In „Rivers and Tides“ sahen wir, wie Goldsworthy demütig in die Natur eintaucht – in ihre Stille und ihre Kraft, ihre Langsamkeit und ihre Erhabenheit, und mit ihr arbeitet: Wachstum, Veränderung, Vergänglichkeit – das sind die Begrifflichkeiten, an denen er sich abarbeitet. Und wir sehen ihm dabei zu, wie er dabei immer wieder scheitert, bevor eine seiner temporären Skulpturen aus Stein, Eis, Blättern oder auch nur Farbe dann mal gelingt. Kann 15 Jahre später „Leaning into the Wind“ dem ersten Film etwas hinzufügen?
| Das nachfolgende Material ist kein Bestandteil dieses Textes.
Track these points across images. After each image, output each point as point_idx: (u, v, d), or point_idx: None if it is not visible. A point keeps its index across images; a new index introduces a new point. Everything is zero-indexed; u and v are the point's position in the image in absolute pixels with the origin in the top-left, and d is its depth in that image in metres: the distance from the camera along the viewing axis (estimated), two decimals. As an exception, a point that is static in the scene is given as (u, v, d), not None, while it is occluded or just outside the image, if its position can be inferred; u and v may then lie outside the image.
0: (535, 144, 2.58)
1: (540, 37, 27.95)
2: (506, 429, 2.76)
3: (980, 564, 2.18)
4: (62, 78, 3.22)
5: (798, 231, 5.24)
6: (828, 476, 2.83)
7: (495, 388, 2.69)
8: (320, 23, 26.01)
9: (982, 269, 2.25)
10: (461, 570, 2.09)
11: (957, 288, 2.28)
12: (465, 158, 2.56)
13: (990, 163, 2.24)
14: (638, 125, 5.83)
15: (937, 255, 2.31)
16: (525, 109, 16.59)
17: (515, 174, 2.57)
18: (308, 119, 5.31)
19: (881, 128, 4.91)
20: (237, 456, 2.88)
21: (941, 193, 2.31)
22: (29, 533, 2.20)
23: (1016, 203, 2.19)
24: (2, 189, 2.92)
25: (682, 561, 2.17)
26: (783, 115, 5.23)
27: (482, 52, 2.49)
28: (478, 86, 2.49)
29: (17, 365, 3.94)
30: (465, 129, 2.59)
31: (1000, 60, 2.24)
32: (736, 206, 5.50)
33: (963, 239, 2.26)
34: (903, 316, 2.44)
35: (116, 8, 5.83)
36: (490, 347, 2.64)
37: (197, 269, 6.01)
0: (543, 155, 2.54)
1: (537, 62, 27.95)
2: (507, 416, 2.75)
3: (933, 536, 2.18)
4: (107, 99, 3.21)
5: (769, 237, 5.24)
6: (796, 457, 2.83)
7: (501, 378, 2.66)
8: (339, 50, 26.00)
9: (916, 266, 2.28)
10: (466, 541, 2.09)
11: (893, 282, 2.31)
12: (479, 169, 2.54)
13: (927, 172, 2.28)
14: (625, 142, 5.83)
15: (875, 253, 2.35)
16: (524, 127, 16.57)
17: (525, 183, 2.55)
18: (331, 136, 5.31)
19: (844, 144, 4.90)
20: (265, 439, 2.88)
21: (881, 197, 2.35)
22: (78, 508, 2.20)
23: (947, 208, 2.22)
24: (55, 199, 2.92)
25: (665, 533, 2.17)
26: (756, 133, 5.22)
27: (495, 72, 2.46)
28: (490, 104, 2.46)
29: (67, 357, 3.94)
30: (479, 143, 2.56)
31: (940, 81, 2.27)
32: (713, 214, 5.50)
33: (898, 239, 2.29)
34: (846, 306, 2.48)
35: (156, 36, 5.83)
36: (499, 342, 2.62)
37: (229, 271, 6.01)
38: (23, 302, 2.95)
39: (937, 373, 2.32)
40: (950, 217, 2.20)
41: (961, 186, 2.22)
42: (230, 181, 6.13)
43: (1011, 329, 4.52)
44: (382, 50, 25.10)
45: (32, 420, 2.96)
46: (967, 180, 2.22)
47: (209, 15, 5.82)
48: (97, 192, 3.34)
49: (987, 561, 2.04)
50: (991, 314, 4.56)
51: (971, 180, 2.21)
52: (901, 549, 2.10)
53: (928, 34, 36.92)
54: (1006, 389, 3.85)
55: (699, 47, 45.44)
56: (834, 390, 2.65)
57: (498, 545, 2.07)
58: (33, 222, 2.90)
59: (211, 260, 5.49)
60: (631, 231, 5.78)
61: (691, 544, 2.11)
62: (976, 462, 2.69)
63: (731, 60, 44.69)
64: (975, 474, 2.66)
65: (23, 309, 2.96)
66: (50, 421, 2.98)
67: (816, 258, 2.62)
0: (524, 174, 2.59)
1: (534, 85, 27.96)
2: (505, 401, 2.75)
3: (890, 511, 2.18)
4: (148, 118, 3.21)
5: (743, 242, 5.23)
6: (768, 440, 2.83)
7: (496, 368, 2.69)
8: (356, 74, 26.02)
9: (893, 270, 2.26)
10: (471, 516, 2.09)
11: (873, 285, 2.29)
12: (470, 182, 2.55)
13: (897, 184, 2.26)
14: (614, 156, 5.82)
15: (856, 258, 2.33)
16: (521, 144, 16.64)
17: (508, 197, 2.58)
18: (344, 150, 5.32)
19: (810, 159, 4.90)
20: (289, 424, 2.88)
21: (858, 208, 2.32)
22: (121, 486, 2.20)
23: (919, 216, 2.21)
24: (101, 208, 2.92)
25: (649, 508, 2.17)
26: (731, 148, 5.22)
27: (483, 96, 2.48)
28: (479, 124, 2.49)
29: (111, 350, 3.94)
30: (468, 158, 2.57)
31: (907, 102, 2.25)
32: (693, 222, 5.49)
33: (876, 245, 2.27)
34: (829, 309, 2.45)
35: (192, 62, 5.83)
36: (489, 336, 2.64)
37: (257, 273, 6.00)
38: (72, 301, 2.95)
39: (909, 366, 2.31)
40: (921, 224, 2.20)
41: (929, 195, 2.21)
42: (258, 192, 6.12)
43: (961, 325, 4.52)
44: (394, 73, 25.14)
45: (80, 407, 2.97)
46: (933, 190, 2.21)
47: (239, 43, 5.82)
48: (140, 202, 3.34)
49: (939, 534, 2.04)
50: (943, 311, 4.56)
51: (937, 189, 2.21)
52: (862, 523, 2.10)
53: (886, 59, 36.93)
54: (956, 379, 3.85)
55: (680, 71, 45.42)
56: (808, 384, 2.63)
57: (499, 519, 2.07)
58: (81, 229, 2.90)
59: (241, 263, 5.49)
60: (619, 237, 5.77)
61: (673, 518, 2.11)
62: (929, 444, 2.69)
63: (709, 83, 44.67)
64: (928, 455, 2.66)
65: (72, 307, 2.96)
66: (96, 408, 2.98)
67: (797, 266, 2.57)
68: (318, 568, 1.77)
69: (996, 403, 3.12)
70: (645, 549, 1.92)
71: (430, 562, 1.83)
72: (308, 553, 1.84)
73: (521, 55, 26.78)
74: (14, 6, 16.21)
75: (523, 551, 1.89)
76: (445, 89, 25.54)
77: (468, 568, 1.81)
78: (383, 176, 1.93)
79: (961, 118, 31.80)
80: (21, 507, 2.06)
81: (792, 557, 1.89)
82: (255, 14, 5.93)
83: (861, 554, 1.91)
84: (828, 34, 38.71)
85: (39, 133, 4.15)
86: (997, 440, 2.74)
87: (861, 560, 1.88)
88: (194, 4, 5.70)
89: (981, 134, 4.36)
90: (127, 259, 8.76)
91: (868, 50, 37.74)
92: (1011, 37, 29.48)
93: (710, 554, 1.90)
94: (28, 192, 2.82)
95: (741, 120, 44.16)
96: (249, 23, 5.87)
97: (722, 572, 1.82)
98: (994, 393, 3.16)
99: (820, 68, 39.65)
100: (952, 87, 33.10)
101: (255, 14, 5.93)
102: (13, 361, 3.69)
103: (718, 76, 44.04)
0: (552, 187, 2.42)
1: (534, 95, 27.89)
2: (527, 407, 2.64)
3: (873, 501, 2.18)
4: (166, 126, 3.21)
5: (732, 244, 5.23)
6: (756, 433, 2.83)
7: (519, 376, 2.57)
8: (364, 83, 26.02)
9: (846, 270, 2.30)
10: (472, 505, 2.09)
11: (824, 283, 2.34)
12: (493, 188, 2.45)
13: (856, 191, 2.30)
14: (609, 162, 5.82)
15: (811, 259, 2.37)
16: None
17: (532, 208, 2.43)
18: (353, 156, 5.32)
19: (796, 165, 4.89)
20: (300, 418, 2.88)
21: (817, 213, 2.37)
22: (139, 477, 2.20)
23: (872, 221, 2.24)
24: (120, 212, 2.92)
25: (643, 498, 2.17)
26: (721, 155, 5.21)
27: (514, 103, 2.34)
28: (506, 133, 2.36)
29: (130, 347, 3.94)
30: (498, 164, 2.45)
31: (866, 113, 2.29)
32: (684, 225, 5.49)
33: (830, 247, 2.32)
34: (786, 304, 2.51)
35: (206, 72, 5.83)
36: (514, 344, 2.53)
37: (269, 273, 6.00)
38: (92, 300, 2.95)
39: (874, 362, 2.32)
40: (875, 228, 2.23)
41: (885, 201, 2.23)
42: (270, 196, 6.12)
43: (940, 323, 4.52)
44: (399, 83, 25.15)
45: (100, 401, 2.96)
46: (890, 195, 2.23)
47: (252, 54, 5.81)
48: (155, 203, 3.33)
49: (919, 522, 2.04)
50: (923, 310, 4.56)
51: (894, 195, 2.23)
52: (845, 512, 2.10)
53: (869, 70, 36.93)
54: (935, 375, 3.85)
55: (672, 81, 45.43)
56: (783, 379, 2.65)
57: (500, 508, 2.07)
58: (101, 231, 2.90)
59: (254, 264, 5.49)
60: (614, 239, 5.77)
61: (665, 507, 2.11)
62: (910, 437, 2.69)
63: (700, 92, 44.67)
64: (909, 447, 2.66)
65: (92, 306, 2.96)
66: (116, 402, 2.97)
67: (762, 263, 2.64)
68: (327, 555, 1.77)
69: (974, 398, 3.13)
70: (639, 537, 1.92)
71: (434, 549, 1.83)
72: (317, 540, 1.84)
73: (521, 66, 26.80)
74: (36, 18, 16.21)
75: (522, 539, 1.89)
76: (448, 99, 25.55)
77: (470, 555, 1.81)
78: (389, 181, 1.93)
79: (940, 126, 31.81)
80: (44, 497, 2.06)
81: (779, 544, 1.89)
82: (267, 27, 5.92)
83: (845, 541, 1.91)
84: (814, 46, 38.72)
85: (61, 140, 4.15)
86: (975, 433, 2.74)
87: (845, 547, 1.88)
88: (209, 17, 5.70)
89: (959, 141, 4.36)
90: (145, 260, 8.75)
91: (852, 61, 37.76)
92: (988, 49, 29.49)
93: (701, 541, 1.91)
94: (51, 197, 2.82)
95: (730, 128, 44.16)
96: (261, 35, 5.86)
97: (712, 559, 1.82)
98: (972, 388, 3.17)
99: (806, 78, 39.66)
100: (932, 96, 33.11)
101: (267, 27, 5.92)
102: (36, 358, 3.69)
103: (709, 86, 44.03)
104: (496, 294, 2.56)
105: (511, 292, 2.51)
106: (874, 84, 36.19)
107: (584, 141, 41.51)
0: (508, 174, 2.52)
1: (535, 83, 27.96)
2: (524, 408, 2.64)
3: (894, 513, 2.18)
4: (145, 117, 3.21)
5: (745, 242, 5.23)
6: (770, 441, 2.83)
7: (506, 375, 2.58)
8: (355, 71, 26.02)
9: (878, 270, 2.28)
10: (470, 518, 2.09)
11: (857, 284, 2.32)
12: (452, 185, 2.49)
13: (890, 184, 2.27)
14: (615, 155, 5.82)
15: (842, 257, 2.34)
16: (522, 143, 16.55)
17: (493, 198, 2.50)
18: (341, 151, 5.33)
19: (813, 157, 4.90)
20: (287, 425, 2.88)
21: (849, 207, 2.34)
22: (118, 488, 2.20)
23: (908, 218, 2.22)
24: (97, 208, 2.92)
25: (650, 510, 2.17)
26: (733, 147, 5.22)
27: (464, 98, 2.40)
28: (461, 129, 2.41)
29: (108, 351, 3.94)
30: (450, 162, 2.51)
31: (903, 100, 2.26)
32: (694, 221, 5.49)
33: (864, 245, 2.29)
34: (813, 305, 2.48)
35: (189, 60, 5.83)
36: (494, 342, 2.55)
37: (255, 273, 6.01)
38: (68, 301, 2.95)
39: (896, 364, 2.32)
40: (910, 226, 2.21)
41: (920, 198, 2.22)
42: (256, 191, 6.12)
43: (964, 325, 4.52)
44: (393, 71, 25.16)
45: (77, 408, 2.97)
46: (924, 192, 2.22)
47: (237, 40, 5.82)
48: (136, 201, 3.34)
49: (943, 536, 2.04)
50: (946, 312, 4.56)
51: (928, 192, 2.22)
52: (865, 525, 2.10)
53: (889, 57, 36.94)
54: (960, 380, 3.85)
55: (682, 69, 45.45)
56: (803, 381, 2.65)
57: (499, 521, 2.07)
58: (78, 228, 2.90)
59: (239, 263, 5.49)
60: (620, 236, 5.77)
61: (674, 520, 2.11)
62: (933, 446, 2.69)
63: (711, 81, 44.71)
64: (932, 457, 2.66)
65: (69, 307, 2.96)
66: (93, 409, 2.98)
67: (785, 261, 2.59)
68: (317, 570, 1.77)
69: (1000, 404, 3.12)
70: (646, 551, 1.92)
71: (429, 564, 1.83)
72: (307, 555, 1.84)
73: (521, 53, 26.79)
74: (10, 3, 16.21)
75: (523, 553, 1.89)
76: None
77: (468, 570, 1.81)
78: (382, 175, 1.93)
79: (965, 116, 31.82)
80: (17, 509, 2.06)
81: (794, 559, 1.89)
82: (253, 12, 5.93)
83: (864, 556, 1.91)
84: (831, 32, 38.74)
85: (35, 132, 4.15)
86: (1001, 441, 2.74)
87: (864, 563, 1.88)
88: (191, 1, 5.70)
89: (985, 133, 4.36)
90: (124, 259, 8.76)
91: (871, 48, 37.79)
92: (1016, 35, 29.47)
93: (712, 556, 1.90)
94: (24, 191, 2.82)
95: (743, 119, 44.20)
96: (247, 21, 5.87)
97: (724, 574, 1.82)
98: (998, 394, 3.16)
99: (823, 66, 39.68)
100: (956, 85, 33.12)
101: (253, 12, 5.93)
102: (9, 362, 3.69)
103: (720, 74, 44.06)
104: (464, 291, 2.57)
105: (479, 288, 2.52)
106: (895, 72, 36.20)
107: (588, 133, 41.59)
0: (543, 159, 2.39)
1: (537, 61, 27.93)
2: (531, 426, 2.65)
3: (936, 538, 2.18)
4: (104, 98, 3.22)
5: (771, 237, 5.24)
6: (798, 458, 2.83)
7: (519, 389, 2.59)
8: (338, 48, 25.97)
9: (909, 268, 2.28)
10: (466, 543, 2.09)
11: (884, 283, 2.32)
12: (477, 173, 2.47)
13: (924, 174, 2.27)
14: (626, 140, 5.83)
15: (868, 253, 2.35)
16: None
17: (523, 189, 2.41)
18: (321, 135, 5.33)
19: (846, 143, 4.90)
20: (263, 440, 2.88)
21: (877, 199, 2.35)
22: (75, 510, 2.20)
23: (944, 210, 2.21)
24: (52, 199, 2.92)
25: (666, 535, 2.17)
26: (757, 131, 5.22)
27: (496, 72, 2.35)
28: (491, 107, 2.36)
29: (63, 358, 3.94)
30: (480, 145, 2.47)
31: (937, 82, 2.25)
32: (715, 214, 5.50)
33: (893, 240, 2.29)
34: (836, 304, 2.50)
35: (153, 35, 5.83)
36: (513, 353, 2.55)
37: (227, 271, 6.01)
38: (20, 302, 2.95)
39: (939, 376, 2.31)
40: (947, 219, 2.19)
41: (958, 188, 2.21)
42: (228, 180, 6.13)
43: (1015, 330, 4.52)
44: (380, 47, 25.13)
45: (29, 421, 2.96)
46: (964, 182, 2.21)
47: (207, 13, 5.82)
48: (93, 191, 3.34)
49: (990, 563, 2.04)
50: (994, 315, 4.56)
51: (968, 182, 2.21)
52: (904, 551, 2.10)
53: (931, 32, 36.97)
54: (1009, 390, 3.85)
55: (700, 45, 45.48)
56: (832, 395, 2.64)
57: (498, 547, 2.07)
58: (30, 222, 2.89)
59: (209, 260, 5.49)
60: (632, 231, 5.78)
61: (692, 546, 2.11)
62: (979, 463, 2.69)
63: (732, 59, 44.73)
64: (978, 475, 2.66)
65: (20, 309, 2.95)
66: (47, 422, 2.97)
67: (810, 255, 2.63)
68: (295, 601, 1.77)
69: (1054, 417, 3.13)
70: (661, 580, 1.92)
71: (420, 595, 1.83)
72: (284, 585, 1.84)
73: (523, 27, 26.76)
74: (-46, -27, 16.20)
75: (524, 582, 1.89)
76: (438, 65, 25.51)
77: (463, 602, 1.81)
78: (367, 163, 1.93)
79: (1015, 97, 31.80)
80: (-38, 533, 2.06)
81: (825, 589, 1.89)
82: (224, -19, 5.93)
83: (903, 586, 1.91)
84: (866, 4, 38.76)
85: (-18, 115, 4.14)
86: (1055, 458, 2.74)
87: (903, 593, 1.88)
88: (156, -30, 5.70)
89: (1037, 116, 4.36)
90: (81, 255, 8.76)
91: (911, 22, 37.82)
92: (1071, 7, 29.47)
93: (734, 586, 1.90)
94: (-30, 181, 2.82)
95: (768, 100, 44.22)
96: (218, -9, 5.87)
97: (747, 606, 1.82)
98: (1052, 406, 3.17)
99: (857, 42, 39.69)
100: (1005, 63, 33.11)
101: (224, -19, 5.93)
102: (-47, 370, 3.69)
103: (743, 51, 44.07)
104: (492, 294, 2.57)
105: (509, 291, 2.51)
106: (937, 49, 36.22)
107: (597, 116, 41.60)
Zum einen: Riedelsheimer ist wieder eine visuell beeindruckende Dokumentation von Goldsworthys beeindruckender Arbeit gelungen. Was dieses Mal neu hinzu kommt, strömt aus den vergangenen Jahren in den Film. Zur Zeit des ersten Films war der Künstler 45 Jahre alt, nun ist er 60 und deutlich bekannter als Anfang der Nullerjahre. Während man in „Rivers and Tides“ einen Mann sah, der mit großem Sportsgeist gegen die Erdanziehungskraft angeht, ist er nun verletzlicher, etwas nachdenklicher und natürlich schlicht älter geworden. Während Goldsworthy an seinen Werken arbeitet, erzählt er freizügiger als zuvor auch von seinem Leben. Dass er den Tod seiner Ex-Frau verkraften musste, eine neue Lebensgefährtin gefunden hat, mehrfacher Vater ist und inzwischen seine älteste Tochter, die auch im Film zu sehen ist, immer häufiger an seiner Seite weiß. Sie unterstützt ihn bei Arbeiten und es deutet sich ein Generationenwechsel an. Düstere wie freundliche Gedanken durchkreuzen seine ehemals gelassene Haltung gegenüber der Vergänglichkeit in der Natur.
Auch seine eigene Vergänglichkeit wird Thema, wenn er über die Beschwerlichkeit seiner Arbeit spricht, über körperlichen Schmerz, wenn er, statt über einen Weg zu spazieren, durch die Hecke am Wegesrand klettert, um die Perspektive zu wechseln. Wenn er sich an einer Klippe in den Wind legt und von seiner Kraft getragen werden will, aber immer wieder umgepustet wird. Das hat trotz allem noch eine andere Qualität, die im ersten Film nicht so präsent war: Humor! Ein wunderschön gefilmter Blick auf einen Menschen und seine Kunst, die beide im engen Austausch mit allen Facetten des Lebens stehen.